7.1 Drug-Drug Interactions Metformin In patients with renal impairment, metformin can cause lactic acidosis. Iodinated contrast agents appear to increase the risk of metformin-induced lactic acidosis, possibly as a result of worsening renal function. Stop metformin at the time of, or prior to, iopamidol injection administration in patients with an eGFR between 30 and 60 mL/min/1.73 m 2 ; in patients with a history of hepatic impairment, alcoholism, or heart failure; or in patients who will be administered intra-arterial iodinated contrast agents.
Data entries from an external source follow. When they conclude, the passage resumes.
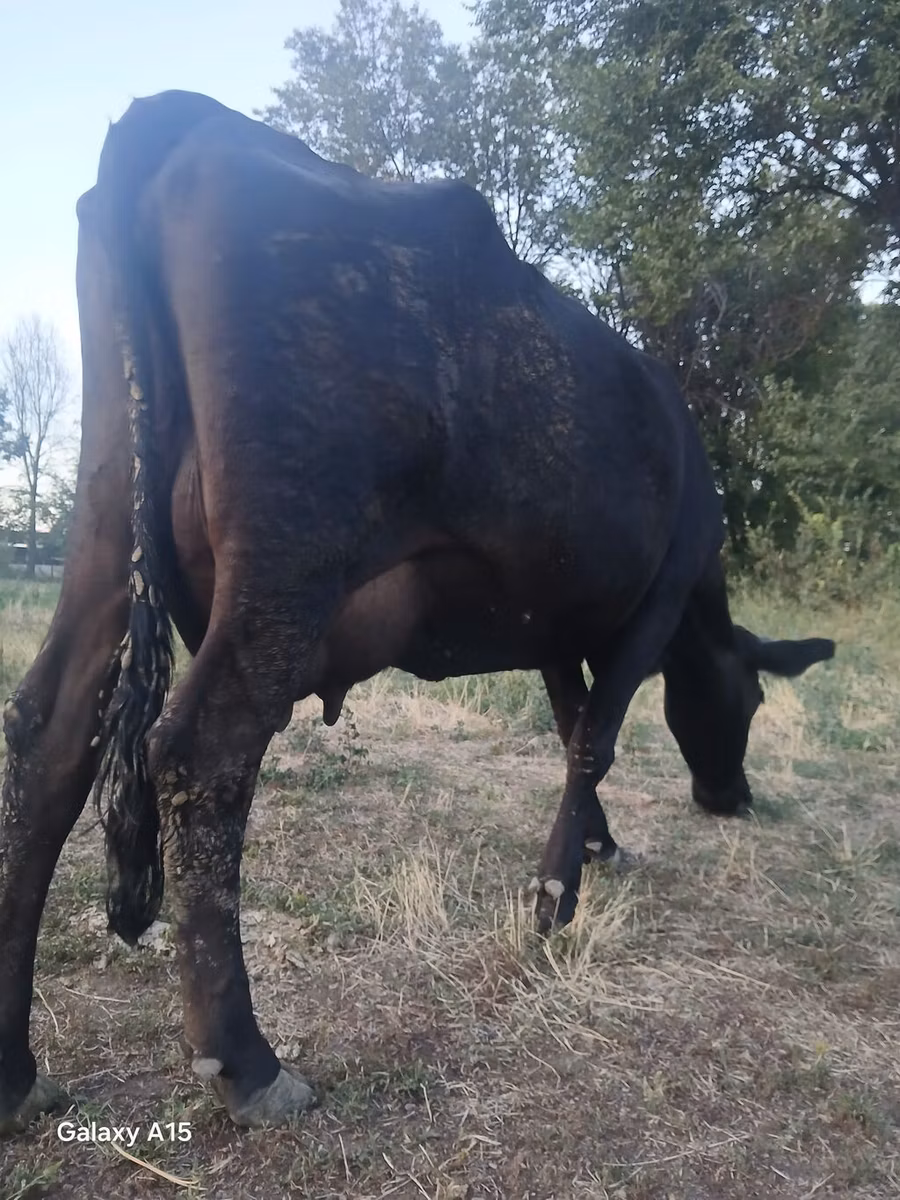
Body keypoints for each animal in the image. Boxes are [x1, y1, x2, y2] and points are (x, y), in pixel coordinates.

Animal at [0, 90, 834, 1134]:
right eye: (753, 702)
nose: (732, 798)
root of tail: (186, 116)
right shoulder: (659, 596)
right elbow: (598, 737)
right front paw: (554, 899)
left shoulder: (550, 618)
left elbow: (572, 725)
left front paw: (592, 845)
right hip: (289, 558)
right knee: (203, 752)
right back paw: (247, 1064)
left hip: (109, 524)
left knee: (49, 736)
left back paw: (13, 1073)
Re-evaluate eGFR 48 hours after the imaging procedure and reinstitute metformin use only after renal function is stable.

Radioactive Iodine

Administration of iopamidol injection may interfere with thyroid uptake of radioactive iodine (I-131 and I-123) and decrease therapeutic and diagnostic efficacy. Avoid thyroid therapy or testing for up to 6 weeks post iopamidol injection

7.2 Drug-Laboratory Test Interactions Protein-Bound Iodine Test Iodinated contrast agents, including iopamidol injection, will temporarily increase protein-bound iodine in blood. Avoid protein-bound iodine test for at least 16 days following administration of iopamidol injection . However, thyroid function tests that do not depend on iodine estimations, e.g., triiodothyronine (T 3 ) resin uptake and total or free thyroxine (T 4 ) assays, are not affected.